Task goal →
Can you extract the lines below word for word, leaving the pictures out of your answer?

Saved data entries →
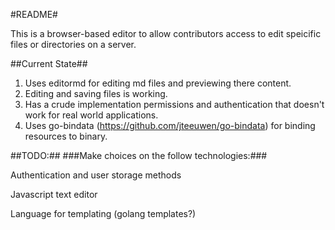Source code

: #README#

This is a browser-based editor to allow contributors access to edit speicific files or directories on a server.

##Current State##
1. Uses editormd for editing md files and previewing there content.
1. Editing and saving files is working.
1. Has a crude implementation permissions and authentication that doesn't work for real world applications.
1. Uses go-bindata (https://github.com/jteeuwen/go-bindata) for binding resources to binary.

##TODO:##
###Make choices on the follow technologies:###

Authentication and user storage methods

Javascript text editor

Language for templating (golang templates?)

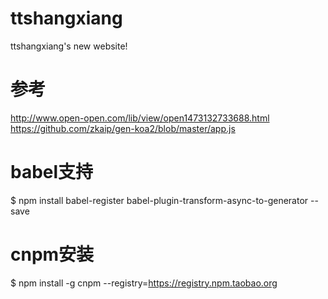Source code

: # ttshangxiang
ttshangxiang's new website!

# 参考
http://www.open-open.com/lib/view/open1473132733688.html  
https://github.com/zkaip/gen-koa2/blob/master/app.js

# babel支持
$ npm install babel-register babel-plugin-transform-async-to-generator --save

# cnpm安装
$ npm install -g cnpm --registry=https://registry.npm.taobao.org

Result below →
Source code

: #README#

This is a browser-based editor to allow contributors access to edit speicific files or directories on a server.

##Current State##
1. Uses editormd for editing md files and previewing there content.
1. Editing and saving files is working.
1. Has a crude implementation permissions and authentication that doesn't work for real world applications.
1. Uses go-bindata (https://github.com/jteeuwen/go-bindata) for binding resources to binary.

##TODO:##
###Make choices on the follow technologies:###

Authentication and user storage methods

Javascript text editor

Language for templating (golang templates?)

Source code

: # ttshangxiang
ttshangxiang's new website!

# 参考
http://www.open-open.com/lib/view/open1473132733688.html  
https://github.com/zkaip/gen-koa2/blob/master/app.js

# babel支持
$ npm install babel-register babel-plugin-transform-async-to-generator --save

# cnpm安装
$ npm install -g cnpm --registry=https://registry.npm.taobao.org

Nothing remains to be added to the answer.